Counterpunch Sounds Off on Religious Hypocrisy with New Album Rewire

4.6 out of 5 stars

Counterpunch, a Chicago-based punk band, has been putting out some rocking punk tunes for almost 20 years now - jeez, where does the time go? And their first post-pandemic full-length album, Rewire is definitely an album that was worth the wait.

The band went into the studio to record an album back in 2019, but as the world came to a halt, they decided to take the extra time to make a full LP, and instead released a 7” with some B-sides on it called Handbook for the Recently Debriefed.

However, the band quickly got back to work, and they put together a fantastic album in Rewire which is set to release on June 17th, 2022.

You can pre-order the album directly from Thousand Island Records.

The album starts off with an intro song that quickly jumps right into the song “Avarice.” 

You will be able to tell right away that these guys draw some inspiration from bands like Pennywise, No Use For A Name, and Strung Out. They are hard hitting, melodic, and have harmonies on top of blasting drums and zipping guitars.

In their own statement, the band says, “Rewire tackles the double standard people of faith create by showing face in a place of worship once a week and then acting like a piece of human garbage elsewhere. They scream outrage over everything they don’t agree with as ‘against God’s way’ while ignoring the teachings of their faith. Every religion at its core is about loving your fellow man and reverence toward whatever ‘god’ you happen to believe in. Whether they choose to follow through on what they are taught, however, is another story.”

So, songs like “Waiting In The Wings,” “Judgement Day,” “Colateral Damage,” and “Paradise Lost” become very clear about what tone the band is firing at.

The whole album is very thematic with the anti-fake-religious sentiment.

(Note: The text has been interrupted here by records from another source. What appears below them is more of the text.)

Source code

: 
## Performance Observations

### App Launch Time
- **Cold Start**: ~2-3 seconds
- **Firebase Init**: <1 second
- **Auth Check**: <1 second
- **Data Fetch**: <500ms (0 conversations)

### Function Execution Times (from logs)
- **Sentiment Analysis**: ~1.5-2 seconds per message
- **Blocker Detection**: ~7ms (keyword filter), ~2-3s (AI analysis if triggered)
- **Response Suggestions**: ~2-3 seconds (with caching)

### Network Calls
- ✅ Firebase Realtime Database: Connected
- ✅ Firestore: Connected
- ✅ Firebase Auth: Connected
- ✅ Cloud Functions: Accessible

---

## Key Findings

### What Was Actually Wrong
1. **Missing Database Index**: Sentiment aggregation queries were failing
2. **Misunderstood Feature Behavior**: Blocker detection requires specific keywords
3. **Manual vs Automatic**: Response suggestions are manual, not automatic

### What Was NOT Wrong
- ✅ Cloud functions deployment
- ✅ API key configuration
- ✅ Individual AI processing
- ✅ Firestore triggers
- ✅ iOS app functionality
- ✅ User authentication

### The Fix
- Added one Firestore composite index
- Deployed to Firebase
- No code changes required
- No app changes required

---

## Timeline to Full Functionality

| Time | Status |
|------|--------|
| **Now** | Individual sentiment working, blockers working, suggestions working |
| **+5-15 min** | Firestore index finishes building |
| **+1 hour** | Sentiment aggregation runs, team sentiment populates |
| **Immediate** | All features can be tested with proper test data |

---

One of my favorite songs on the album is the title track “Rewire” which is a short, sweet and absolutely smashing and crashing song with insane guitar work as well. Honestly, this is a song with a little bit of everything when it comes to punk music. It feels longer than it is (running at just under 2 minutes) as it has multiple style changes and breakdowns.

But to be honest, I really like ALL of the songs on Rewire. Counterpunch definitely has me convinced that the punk music that I grew up on is still alive and well and also that Illinois is pumping out some of the best bands in the world right now (see Kali Masi, The Copyrights, and more…).

One song that really stands out for me as a huge fan of drumming is “The Pendulum” with its thousand-mile-an-hour sustained drum rolls and just the loud bashing of the drums on those downbeats makes me want to break stuff.

If you really want to hear a Pop-Punk anthem, that would be the song, “Vanity.” This is just an absolute charmer of a song complete with vocal harmonies and speed drums that, while simultaneously keeping the speed of the song fast, the guitars and vocals don’t play at the same speed which makes it a great complementary timing structure that works really well. I always think that having one element go fast and the rest go slow creates a dynamic sound that is like a piece of music magic. 

I really like the songs “What’s Left to Save” and “Wish You Were Here” as well as they have a bit of a different tone as they remind me of one of my favorite bands, Mercy Music (shout out to those rad bastards). It’s definitely more pop than punk, but the drums and overall position of the band solidly keep them in the punk genre.

The final song on the album, “Paradise Lost” really finishes off the album with a great singalong song. The song calls out the fact that Earth is rapidly becoming a trash heap that will soon be uninhabitable due to human consumption and consumerism. Not a new topic, but in light of the fact that about 100,000 songs have been written on the subject, billions of people agreeing that we are doing something wrong and ruining the planet, and the fact that climate change is visibly apparent in the majority of the world, one has to ask, “How many more songs can we write before something significant happens to slow our demise?”

Overall, this album is definitely one of my favorites of 2022 - a year that is RIFE with tons of great punk music. There are probably more good punk albums this year than any year I have seen in a long time.